GerkeLab / fcds

Process data from the Florida Cancer Data System
https://gerkelab.github.io/fcds/
Other
3 stars 1 forks source link

Add count_filter_fcds() that does counting and filtering together #84

Open gadenbuie opened 4 years ago

gadenbuie commented 4 years ago

It's cumbersome to remember (and repeat) the grouping conditions that are required in order to complete zero-count groups when using count_fcds(). The complete_age_groups() function is correctly named but may be overly specific, especially in relation to the task at hand.

fcds %>% 
  filter(cancer_site_group == "Cervix Uteri") %>% 
  filter(sex == "Female") %>% 
  filter_age_groups(age_gt = 20) %>% 
  filter(county_name %in% fcds_const("moffitt_catchment")) %>% 
  count_fcds(race = TRUE, county_name, cancer_site_group) %>% 
  complete_age_groups(
    # required to know which age groups need to be completed
    age_gt = 20, 
    # Need to know the structure of the columns that need to be completed
    sex, race, county_name, cancer_site_group, 
    # Here's the tricky part: year_group and year vary together
    nesting(year_group, year)
  )

This is the very flexible workflow that ensures that any request can be completed.
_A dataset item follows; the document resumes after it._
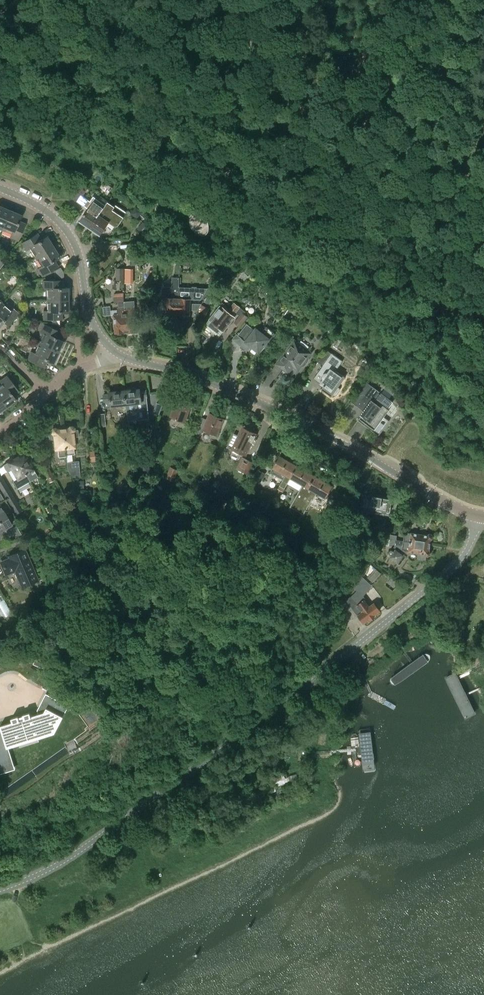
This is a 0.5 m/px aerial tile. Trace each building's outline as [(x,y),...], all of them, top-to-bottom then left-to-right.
[(73,197),(78,201),(85,191),(79,187),(73,197)] [(90,228),(105,206),(106,205),(93,197),(87,207),(89,209),(80,221),(90,228)] [(100,235),(109,222),(115,226),(118,225),(119,224),(120,225),(125,217),(120,213),(119,214),(112,210),(114,207),(108,202),(106,205),(105,206),(90,228),(100,235)] [(1,229),(9,211),(0,207),(0,229),(1,229)] [(193,210),(190,212),(191,214),(190,215),(190,216),(190,217),(190,218),(189,220),(189,221),(189,222),(190,224),(190,225),(191,227),(192,228),(192,229),(193,230),(194,231),(195,232),(197,233),(198,234),(200,235),(202,235),(203,235),(205,235),(206,235),(206,234),(207,234),(208,233),(209,232),(209,231),(209,230),(210,229),(210,227),(210,226),(210,225),(209,223),(209,222),(208,221),(208,219),(207,218),(206,217),(205,216),(204,215),(203,214),(201,214),(199,213),(198,212),(197,212),(195,212),(194,212),(193,210)] [(9,211),(1,229),(11,234),(10,237),(18,240),(23,227),(17,224),(21,215),(9,211)] [(29,248),(35,258),(52,247),(46,236),(38,241),(34,235),(22,243),(26,250),(29,248)] [(52,247),(35,258),(41,267),(38,269),(42,276),(55,268),(51,262),(59,257),(52,247)] [(183,258),(181,265),(190,267),(192,261),(183,258)] [(172,314),(177,315),(178,288),(179,277),(174,277),(172,277),(171,288),(162,288),(162,298),(165,298),(165,314),(167,314),(167,315),(171,315),(172,314)] [(63,281),(57,281),(43,281),(43,289),(47,289),(47,300),(67,300),(67,288),(63,288),(63,281)] [(192,288),(178,288),(177,315),(182,315),(183,316),(187,316),(188,315),(190,315),(190,301),(201,302),(206,294),(206,289),(197,289),(197,287),(192,287),(192,288)] [(123,292),(113,292),(114,301),(124,300),(123,292)] [(67,300),(47,300),(47,311),(43,311),(44,320),(58,319),(58,312),(68,312),(67,300)] [(135,302),(124,303),(126,332),(130,332),(132,333),(135,333),(136,331),(138,331),(135,302)] [(126,332),(124,303),(118,303),(119,308),(117,310),(118,314),(114,315),(115,333),(117,333),(118,334),(121,334),(123,333),(126,332)] [(242,313),(244,311),(234,303),(228,312),(220,306),(209,320),(205,326),(219,337),(224,331),(235,317),(233,316),(235,313),(240,316),(235,323),(240,327),(247,317),(242,313)] [(0,306),(0,325),(2,322),(8,327),(19,314),(13,308),(11,311),(2,304),(0,306)] [(203,304),(193,304),(192,311),(198,312),(199,311),(202,305),(203,304)] [(202,305),(199,311),(205,315),(207,312),(209,309),(202,305)] [(288,316),(291,311),(285,308),(282,312),(288,316)] [(43,334),(39,344),(57,352),(63,341),(54,337),(57,330),(44,324),(40,332),(43,334)] [(236,338),(240,341),(238,343),(244,347),(247,343),(259,352),(268,341),(269,342),(276,334),(266,327),(261,333),(256,329),(255,330),(247,324),(236,338)] [(309,358),(308,357),(311,352),(294,340),(276,364),(284,370),(289,373),(293,367),(298,370),(302,365),(303,366),(304,366),(309,359),(309,358)] [(57,352),(39,344),(34,353),(31,352),(27,360),(40,366),(43,359),(52,363),(57,352)] [(324,379),(319,386),(322,388),(321,390),(331,397),(333,394),(335,395),(337,395),(339,391),(340,389),(338,387),(345,377),(336,371),(343,361),(326,349),(317,363),(322,367),(318,373),(323,376),(323,378),(324,379)] [(0,386),(0,400),(5,407),(15,400),(9,392),(15,388),(6,376),(0,381),(0,382),(2,384),(0,386)] [(364,392),(369,384),(366,381),(360,389),(364,392)] [(388,409),(393,402),(371,386),(356,406),(364,411),(358,420),(378,436),(390,421),(384,417),(389,410),(388,409)] [(125,391),(126,404),(127,412),(148,410),(146,390),(140,391),(140,389),(132,390),(130,389),(127,389),(126,391),(125,391)] [(105,407),(126,404),(125,391),(109,393),(110,395),(104,395),(105,407)] [(170,417),(185,422),(191,406),(177,400),(170,417)] [(153,413),(159,415),(162,405),(157,403),(153,413)] [(195,433),(200,435),(203,430),(217,436),(224,419),(210,413),(207,420),(201,417),(195,433)] [(68,428),(62,429),(66,458),(67,466),(71,478),(80,477),(78,461),(72,462),(71,454),(74,454),(73,448),(74,447),(73,437),(78,436),(77,430),(74,430),(74,428),(72,426),(69,426),(68,428)] [(246,455),(249,450),(256,434),(242,427),(238,436),(234,435),(228,447),(246,455)] [(51,433),(48,433),(49,440),(54,439),(55,450),(57,449),(58,459),(66,458),(62,429),(57,430),(55,428),(52,429),(51,430),(51,433)] [(17,456),(15,457),(30,482),(38,477),(33,469),(34,469),(33,468),(33,466),(32,464),(30,463),(28,460),(32,457),(28,450),(24,453),(24,452),(22,453),(20,453),(18,454),(17,456)] [(280,456),(271,472),(284,479),(280,486),(282,487),(285,489),(291,478),(297,466),(296,465),(296,464),(293,462),(292,463),(280,456)] [(30,482),(15,457),(14,458),(11,458),(9,459),(9,461),(7,462),(7,463),(3,465),(7,472),(8,472),(14,481),(13,481),(17,489),(30,482)] [(238,469),(247,473),(252,463),(243,458),(238,469)] [(147,461),(139,466),(146,476),(153,471),(147,461)] [(41,466),(47,479),(48,479),(50,483),(54,481),(46,464),(41,466)] [(171,466),(166,479),(173,482),(178,469),(171,466)] [(303,485),(290,507),(297,511),(304,499),(302,498),(304,495),(308,488),(315,476),(313,475),(314,474),(310,472),(309,473),(297,466),(291,478),(303,485)] [(315,476),(308,488),(313,490),(325,498),(332,486),(320,479),(321,478),(317,476),(316,477),(315,476)] [(9,489),(2,478),(0,478),(0,488),(3,493),(9,489)] [(203,483),(197,480),(193,490),(199,493),(203,483)] [(129,490),(127,485),(118,489),(117,489),(120,495),(121,494),(129,490)] [(80,486),(76,488),(79,496),(84,494),(80,486)] [(212,496),(203,491),(200,497),(209,501),(212,496)] [(304,495),(302,498),(304,499),(297,511),(304,515),(312,500),(304,495)] [(392,499),(362,495),(360,507),(390,512),(392,499)] [(9,503),(16,515),(22,512),(15,500),(9,503)] [(11,525),(0,505),(0,531),(11,525)] [(400,522),(395,518),(389,527),(394,531),(400,522)] [(265,529),(269,522),(264,519),(260,527),(265,529)] [(282,540),(290,544),(296,533),(288,529),(282,540)] [(405,532),(404,541),(426,545),(427,542),(431,543),(431,540),(433,538),(433,536),(432,534),(429,534),(427,535),(411,533),(405,532)] [(397,540),(391,539),(390,544),(396,544),(396,547),(393,550),(392,550),(391,550),(390,551),(390,552),(390,553),(390,554),(392,555),(390,557),(398,562),(403,555),(401,553),(403,550),(409,551),(418,553),(418,558),(426,559),(426,556),(429,556),(430,555),(431,553),(429,551),(431,543),(427,542),(426,545),(404,541),(397,540)] [(0,562),(6,574),(15,570),(22,587),(37,580),(24,550),(9,556),(10,558),(0,562)] [(353,589),(355,591),(349,598),(357,606),(358,606),(363,612),(358,616),(364,623),(370,618),(371,619),(374,617),(373,616),(380,611),(374,603),(370,607),(365,600),(364,600),(362,598),(368,591),(359,583),(353,589)] [(5,623),(14,618),(12,614),(3,619),(5,623)] [(429,663),(419,649),(408,657),(385,674),(395,687),(429,663)] [(34,664),(42,667),(46,660),(37,656),(34,664)] [(456,674),(444,680),(465,721),(477,715),(458,678),(456,674)] [(36,731),(51,726),(50,723),(59,720),(60,717),(66,707),(57,703),(58,700),(46,694),(38,710),(39,714),(31,716),(30,712),(23,715),(24,717),(19,718),(18,716),(11,718),(13,722),(0,726),(1,729),(0,729),(0,773),(14,768),(7,748),(7,747),(8,747),(7,746),(37,736),(36,731)] [(372,731),(358,733),(360,750),(362,774),(376,773),(372,731)] [(300,783),(297,773),(286,777),(284,773),(275,776),(279,786),(290,782),(291,786),(300,783)]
But it's also fairly common and can be abstracted into a single, one-shot function filter_count_fcds().

fcds %>% 
  filter_count_fcds(
    # Filters ....
    cancer_site_group == "Cervix Uteri",
    sex == "Female",
    county_name %in% fcds_const("moffitt_catchment"),
    # Arguments ....
    age_gt = 20,
    groups = c(race)
  )
  1. Arguments included in the filters are automatically included in groups.
  2. The groups argument allows counts broken down by additional columns across all values in that column.
  3. c("year_group", "year", "age_group") are still the default groups
  4. The default column structure when using just the FCDS data can be inferred from columns present in filters and groups. If unknown columns found then the function can bail early and recommend the manual workflow.
gadenbuie commented 4 years ago

The filters need to be in ... so that I can capture them with rlang::enexprs() but we can use a helper function for age bounds that mixes filter_age_groups() and recode_age_groups().